Got a text from a friend who's coming to NYC next week and wanted to see ballet. So we'll be at American Ballet Theatre's "Swan Lake" next Tuesday.


----------



## pianowillbebach

I remember dancing in Swan Lake years ago! I was one of the guests at the ball/corps dancer


----------



## vespertine

The Royal Ballet version in 2018 is the best I've seen. I believe they're staging the same version next year. Marianela Nuñez was breathtaking as Odette/Odile.


----------



## Marsilius

Yes, the current Royal Ballet production, by Liam Scarlett, looks fabulous. Marianela Nunez and Vadim Muntagirov's partnership goes from strength to strength.


----------



## Rogerx

Unforgettable


----------



## melodies

*The very best I've seen...
*


----------



## DavidA

Watched this recently.

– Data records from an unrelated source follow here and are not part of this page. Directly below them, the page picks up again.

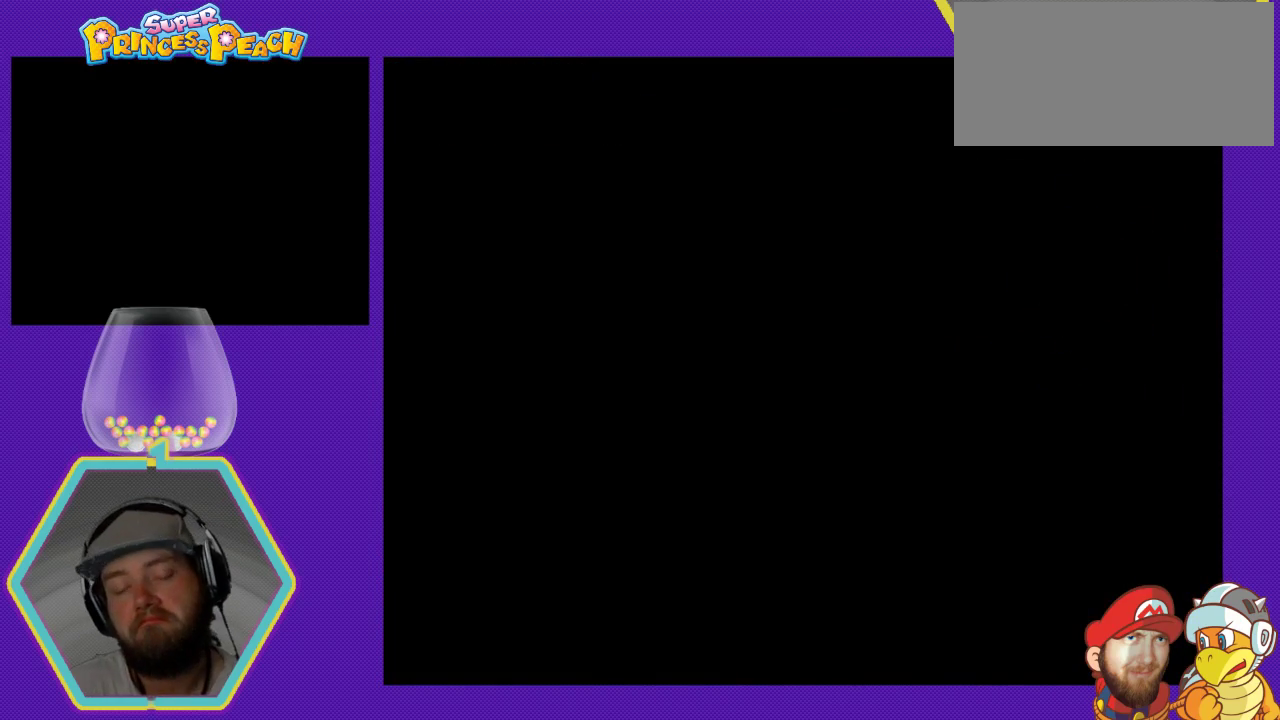
{"buttons": [], "events": []}
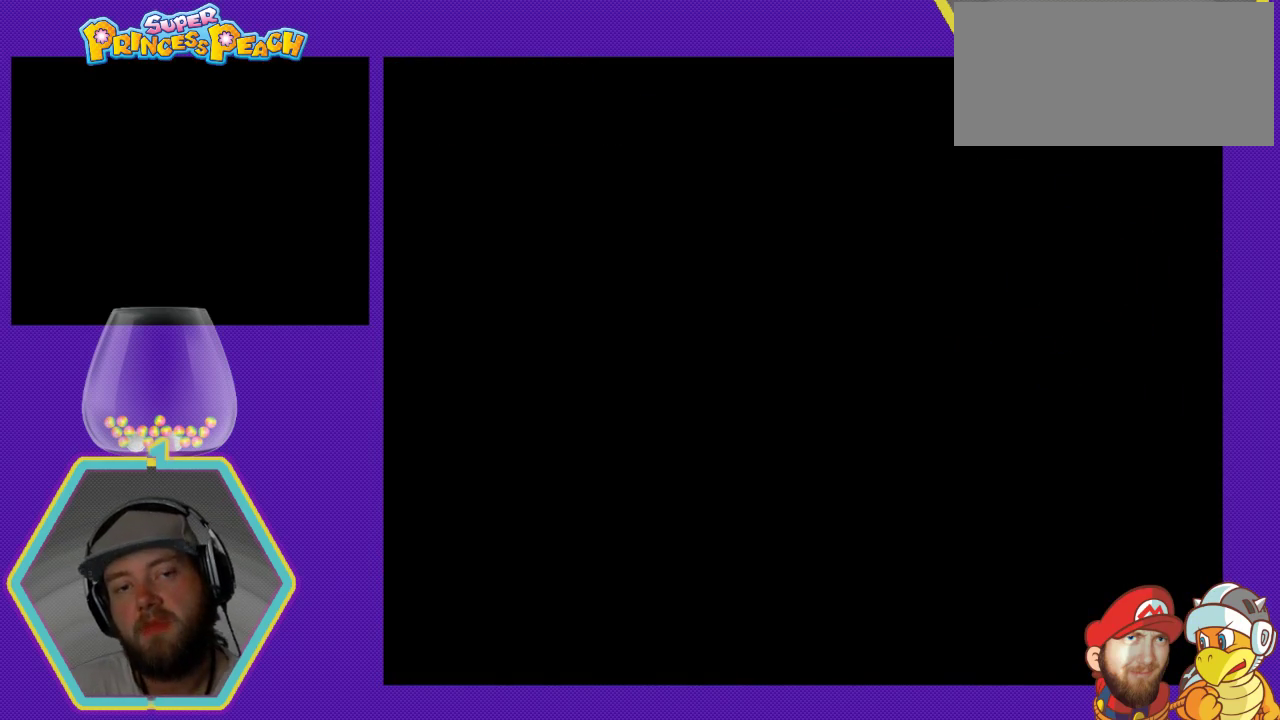
{"buttons": [], "events": []}
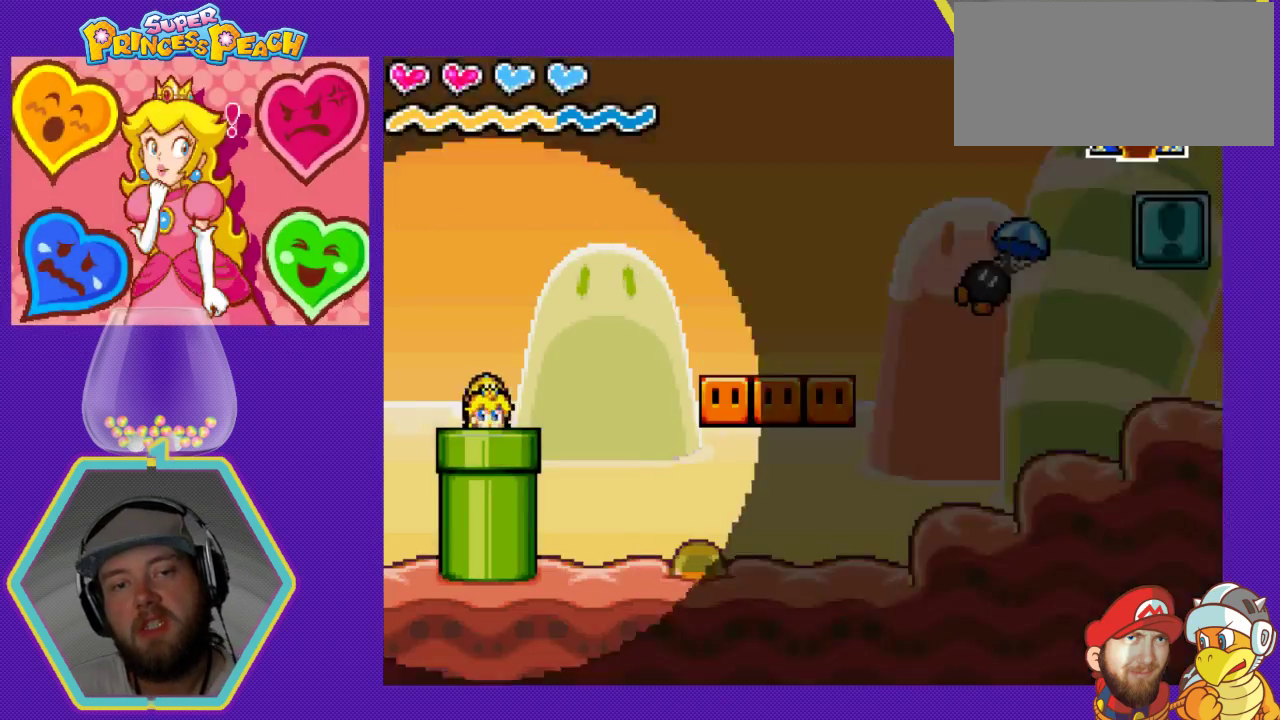
{"buttons": ["DPAD_RIGHT"], "events": [[500, "DPAD_RIGHT", "down"]]}
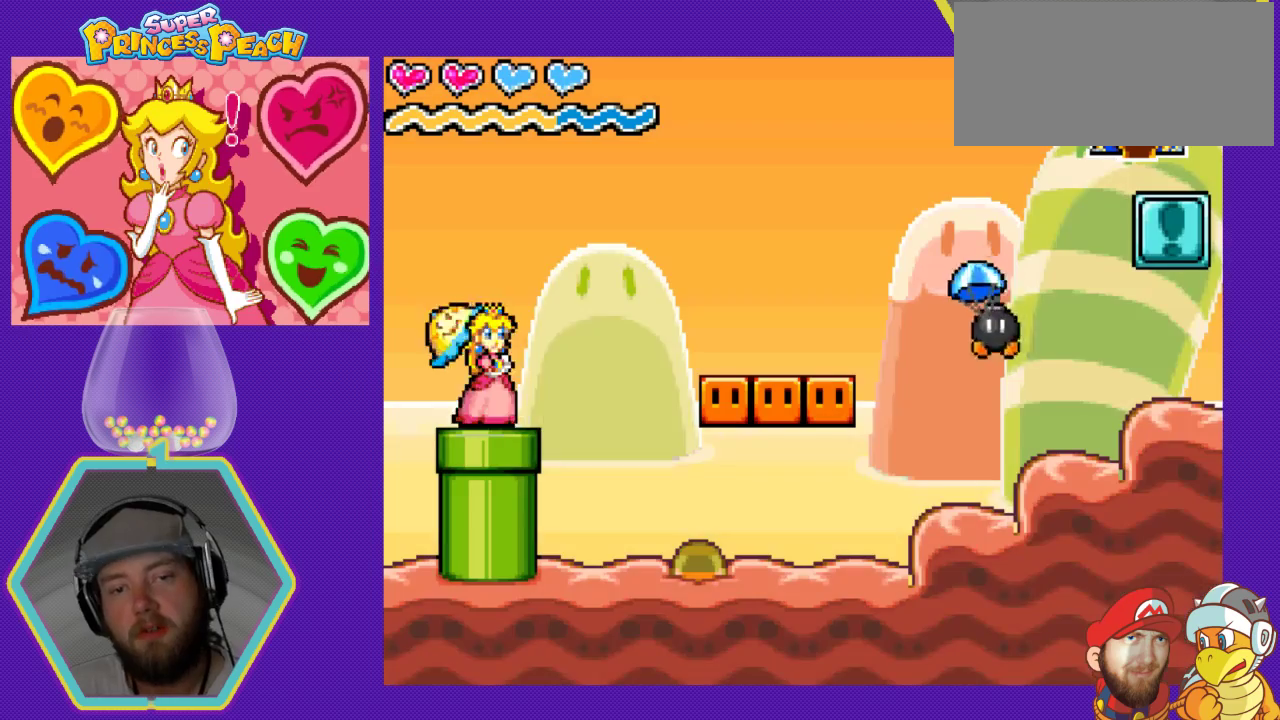
{"buttons": ["DPAD_RIGHT"], "events": []}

You just have to gasp at the dancing! And if you enjoy tragedy this has it in spades.


----------



## jegreenwood

I saw the NYCB version on Sunday. Comments in the attending ballet thread.


----------



## JAS

They only do a set of selection, but Les Ballets Trockadero are worth seeing in their Swan Lake. Great art can withstand satire, plus in this case it is a kind of affectionate satire.


----------



## mbhaub

Not a satire, but something quite far from Tchaikovsky's conception:Gay Swan Lake


----------



## Guest

mbhaub said:


> Not a satire, but something quite far from Tchaikovsky's conception:Gay Swan Lake


I regard this as a culture war piece and not related to Tchaikovsky. Ergo, 'quite far from PIT's conception' and best left out of this discussion lest it offends. I'm personally offended by it.


----------



## Autumn Leaves

This 1969 Kirov Ballet version, I think, is definitely worth checking out, despite the cuts.


----------



## Marsilius

Christabel said:


> I regard this as a culture war piece and not related to Tchaikovsky...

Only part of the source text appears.